On the day Chase assumed command, the 149th Infantry completed its eastward march to the north of Route 7 and linked with the XIV Corps. The regiment then turned to the west astride Route 7 to link with the rest of the 38th Division. In tandem, the 151st Infantry and 152nd Infantry began to make progress to the east through the pass. The Japanese were slowly but steadily driven back and were eventually overrun on 8 February. Three days later, on 11 February, the 151st Infantry was withdrawn for another mission. The 152nd Infantry continued the offensive, and by 14 February the 149th Infantry and 152nd Infantry finally met.
After mopping-up operations against scattered small pockets of resistance, the 'Zig-Zag Pass' was securely in the hands of the 38th Division. The ferocity of the struggle is attested by the fact that the XI Corps killed about 2,400 of the 2,800-man Japanese force, and took only 25 prisoners.

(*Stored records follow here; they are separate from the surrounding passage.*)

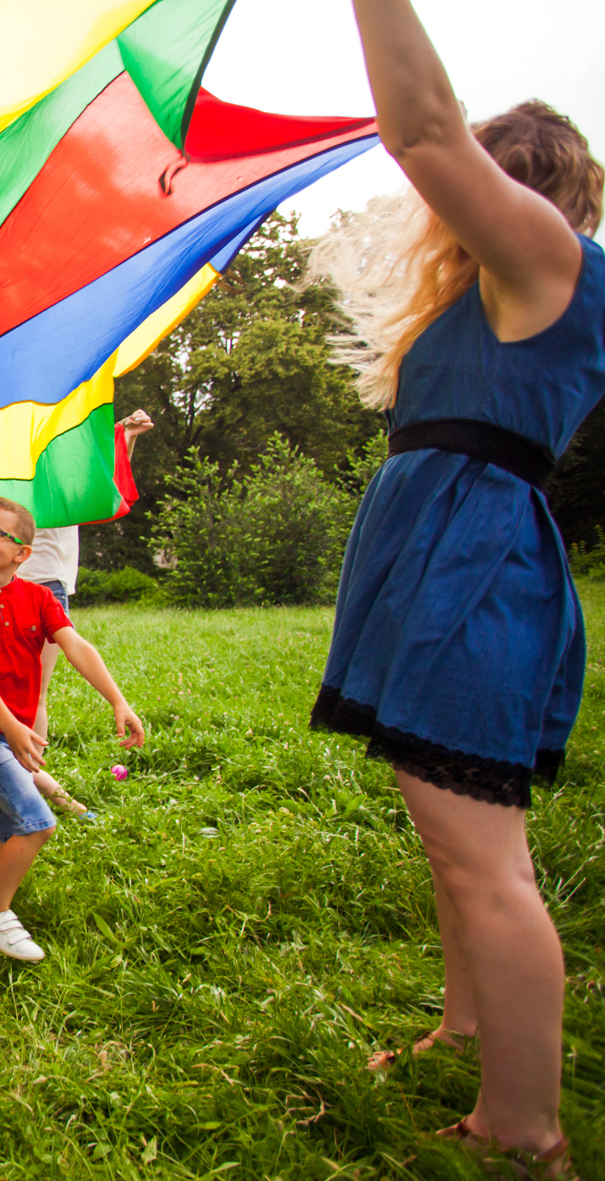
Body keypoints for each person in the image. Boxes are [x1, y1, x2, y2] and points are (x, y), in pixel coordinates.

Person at [302, 4, 601, 1172]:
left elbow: (422, 132)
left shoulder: (549, 262)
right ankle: (467, 1029)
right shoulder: (489, 286)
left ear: (540, 193)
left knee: (486, 861)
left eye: (494, 178)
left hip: (473, 574)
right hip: (436, 565)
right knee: (451, 844)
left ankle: (523, 1128)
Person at [0, 497, 144, 962]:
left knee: (10, 825)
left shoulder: (39, 598)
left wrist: (117, 699)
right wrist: (12, 729)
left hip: (8, 731)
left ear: (24, 553)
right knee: (37, 821)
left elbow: (75, 645)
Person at [17, 409, 152, 742]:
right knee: (13, 691)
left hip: (46, 590)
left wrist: (125, 437)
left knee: (34, 693)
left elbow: (106, 486)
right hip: (10, 589)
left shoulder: (64, 490)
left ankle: (32, 778)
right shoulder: (18, 486)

By 15 February, two 38th Division task forces under XI Corps command were employed for amphibious landings in the southern part of the Bataan peninsula. The South Force, commanded personally by Chase, comprised the 151st Infantry reinforced by one battalion of the 34th Regimental Combat Team, the 139th Field Artillery Battalion, and other elements. The East Force comprised the reinforced 1st Infantry of the 6th Division, was attached to the 38th Division for the mission, which was led by Brigadier General William Spence, the 38th Division’s artillery commander.

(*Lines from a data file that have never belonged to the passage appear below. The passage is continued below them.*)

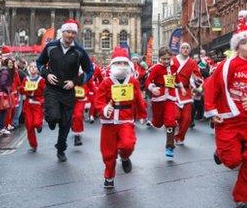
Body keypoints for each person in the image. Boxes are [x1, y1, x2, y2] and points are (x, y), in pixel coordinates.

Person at [203, 10, 247, 208]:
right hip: (228, 121)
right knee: (233, 161)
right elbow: (211, 87)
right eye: (244, 42)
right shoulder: (227, 66)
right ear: (237, 46)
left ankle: (242, 198)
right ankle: (222, 152)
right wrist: (211, 110)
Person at [36, 19, 93, 162]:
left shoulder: (79, 51)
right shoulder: (51, 46)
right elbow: (39, 62)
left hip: (68, 92)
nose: (70, 35)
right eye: (68, 32)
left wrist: (75, 82)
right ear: (63, 32)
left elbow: (89, 70)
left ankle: (61, 148)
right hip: (52, 89)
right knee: (54, 117)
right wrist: (46, 74)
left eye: (73, 33)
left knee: (66, 123)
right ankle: (50, 117)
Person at [94, 47, 147, 188]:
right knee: (108, 153)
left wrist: (142, 113)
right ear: (113, 65)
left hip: (125, 119)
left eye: (124, 63)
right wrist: (104, 108)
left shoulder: (133, 81)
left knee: (127, 144)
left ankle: (124, 157)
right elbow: (98, 100)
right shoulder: (106, 82)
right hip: (109, 122)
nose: (122, 66)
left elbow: (138, 99)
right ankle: (109, 176)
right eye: (118, 63)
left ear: (128, 65)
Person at [144, 47, 179, 159]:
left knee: (170, 121)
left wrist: (181, 87)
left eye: (168, 59)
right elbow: (148, 81)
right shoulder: (156, 68)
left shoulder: (174, 67)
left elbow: (176, 79)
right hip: (159, 97)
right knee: (158, 123)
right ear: (159, 58)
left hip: (170, 97)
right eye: (163, 59)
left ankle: (169, 146)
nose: (166, 61)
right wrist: (152, 88)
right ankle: (156, 121)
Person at [171, 42, 201, 145]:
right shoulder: (173, 60)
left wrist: (197, 85)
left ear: (189, 50)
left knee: (187, 118)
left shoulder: (192, 62)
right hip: (174, 90)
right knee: (176, 116)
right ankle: (175, 130)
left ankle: (180, 137)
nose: (185, 50)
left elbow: (197, 76)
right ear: (180, 49)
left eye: (187, 48)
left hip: (186, 92)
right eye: (183, 48)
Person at [18, 63, 45, 152]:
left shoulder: (41, 80)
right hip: (27, 104)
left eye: (35, 67)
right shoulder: (26, 79)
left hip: (37, 103)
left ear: (37, 69)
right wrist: (23, 88)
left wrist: (43, 100)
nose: (33, 69)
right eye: (31, 67)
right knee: (29, 125)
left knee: (36, 123)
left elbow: (45, 91)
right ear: (29, 69)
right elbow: (21, 89)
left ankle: (39, 125)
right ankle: (33, 145)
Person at [70, 70, 97, 146]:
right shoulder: (68, 72)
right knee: (71, 117)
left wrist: (95, 95)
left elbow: (92, 87)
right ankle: (73, 125)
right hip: (70, 100)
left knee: (78, 115)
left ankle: (77, 136)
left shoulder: (86, 75)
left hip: (81, 100)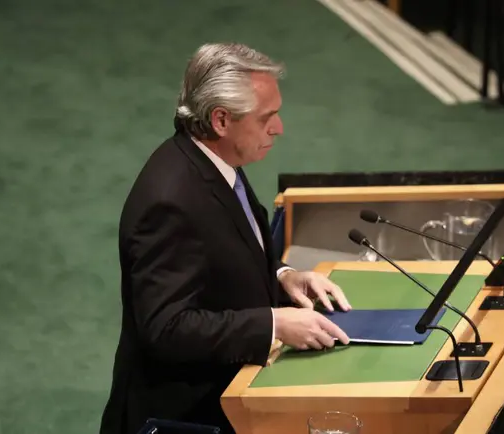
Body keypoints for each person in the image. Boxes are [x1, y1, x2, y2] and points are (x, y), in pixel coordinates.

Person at [99, 42, 351, 434]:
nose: (279, 128)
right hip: (183, 419)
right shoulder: (170, 201)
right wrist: (273, 324)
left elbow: (226, 253)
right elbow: (166, 328)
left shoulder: (216, 161)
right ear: (220, 120)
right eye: (266, 117)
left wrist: (283, 276)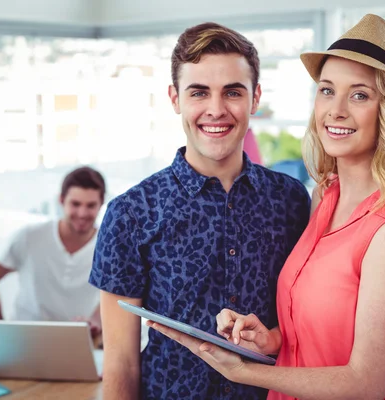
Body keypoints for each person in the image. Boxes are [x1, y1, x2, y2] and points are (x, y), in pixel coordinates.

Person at [148, 14, 385, 400]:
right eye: (326, 90)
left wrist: (245, 372)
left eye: (359, 95)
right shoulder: (326, 197)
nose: (335, 110)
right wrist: (270, 340)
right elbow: (318, 335)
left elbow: (365, 385)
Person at [89, 22, 311, 400]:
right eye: (199, 93)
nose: (216, 109)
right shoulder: (130, 213)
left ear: (255, 98)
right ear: (175, 99)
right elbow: (121, 362)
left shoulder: (291, 201)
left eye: (233, 92)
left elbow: (302, 326)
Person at [0, 166, 105, 337]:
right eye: (75, 204)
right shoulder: (29, 237)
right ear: (61, 200)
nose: (82, 213)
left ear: (101, 204)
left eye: (91, 205)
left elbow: (115, 297)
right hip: (24, 340)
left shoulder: (108, 247)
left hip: (78, 341)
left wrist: (96, 320)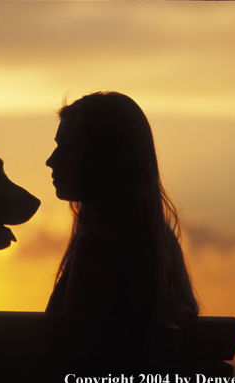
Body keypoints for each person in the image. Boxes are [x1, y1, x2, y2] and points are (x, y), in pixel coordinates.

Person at [45, 91, 198, 330]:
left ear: (103, 159)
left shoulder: (97, 246)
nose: (51, 161)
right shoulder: (162, 243)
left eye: (68, 149)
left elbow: (69, 350)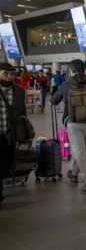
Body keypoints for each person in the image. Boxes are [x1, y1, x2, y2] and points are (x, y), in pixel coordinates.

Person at [50, 59, 86, 194]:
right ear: (84, 69)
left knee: (79, 151)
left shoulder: (67, 84)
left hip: (73, 122)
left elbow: (53, 100)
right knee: (81, 150)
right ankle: (73, 172)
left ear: (71, 70)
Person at [0, 63, 26, 203]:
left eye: (12, 74)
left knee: (4, 164)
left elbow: (22, 114)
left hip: (8, 136)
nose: (10, 76)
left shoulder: (19, 91)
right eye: (6, 73)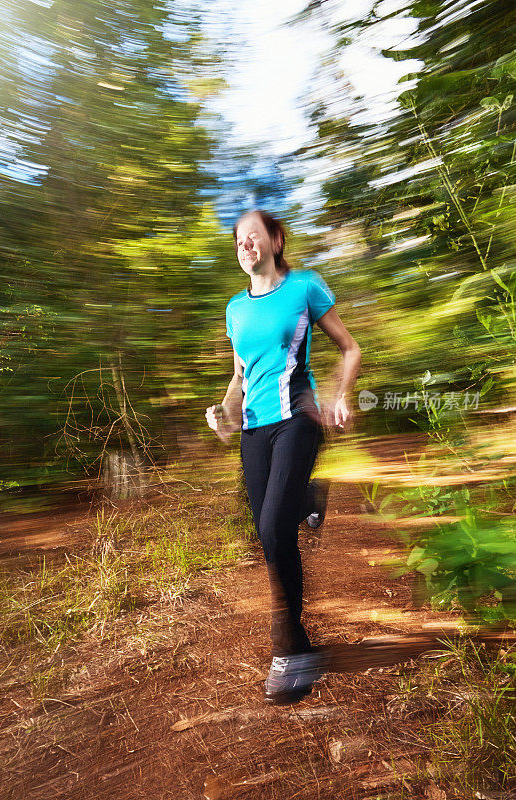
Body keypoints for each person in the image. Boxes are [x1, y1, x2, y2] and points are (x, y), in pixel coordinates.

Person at [206, 210, 361, 704]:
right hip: (254, 429)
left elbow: (350, 348)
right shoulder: (235, 308)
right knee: (268, 533)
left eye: (254, 236)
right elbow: (241, 374)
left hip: (298, 416)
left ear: (275, 240)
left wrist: (341, 396)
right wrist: (224, 412)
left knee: (274, 529)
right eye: (238, 240)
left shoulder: (305, 287)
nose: (245, 244)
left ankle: (291, 651)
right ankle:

On 11 February, the South Force sailed south off the western coast north of Bataan, spent the night of 14 February at sea, and went ashore at 10.00 on 15 February at Mariveles Harbor. LVTs from the 727th Amphibian Tractor Battalion carried the 151st Infantry ashore from LSTs holding station nearly 5 miles (8 km) offshore, then provided covering fire with their heavy and medium machine guns as they landed at Mariveles. From Mariveles the force divided, one part moving up the western coast toward Bagac, and the other part moving up the eastern coast toward Pilar.
Meanwhile, the East Force moved on 12 February from Dinalupihan south toward Pilar. It was soon augmented by elements of the 149th Infantry. At Pilar the force divided, one part continuing to the south past the town, and and the other part turning to the west astride Route 111. On 18 February the two forces met near Bagac. There was a last major engagement during the night of 15/16 February, and mopping up operations continued throughout the peninsula for about another week. Finally, on 21 February, after three years, Bataan was again secure in US and Filipino hands.
The Japanese lost heavily in their defence of the 'Zig-Zag Pass', with more than 2,400 killed and 75 wounded. Nagayoshi escaped with about 300 men and joined other defenders farther to the south in the peninsula, holding out until the middle of February. The 38th Infantry lost 270 men and had 420 wounded, while the 34th Regiment suffered 68 dead and 268 wounded.
Except for the 38th Division’s brutal struggle at the 'Zig-Zag Pass', the swift and easy recapture of the province of Zambales and the Bataan peninsula opened Manila Bay and its magnificent deep-water port to full US use. This development subsequently allowed the easy reinforcement and resupply of the US forces retaking Manila.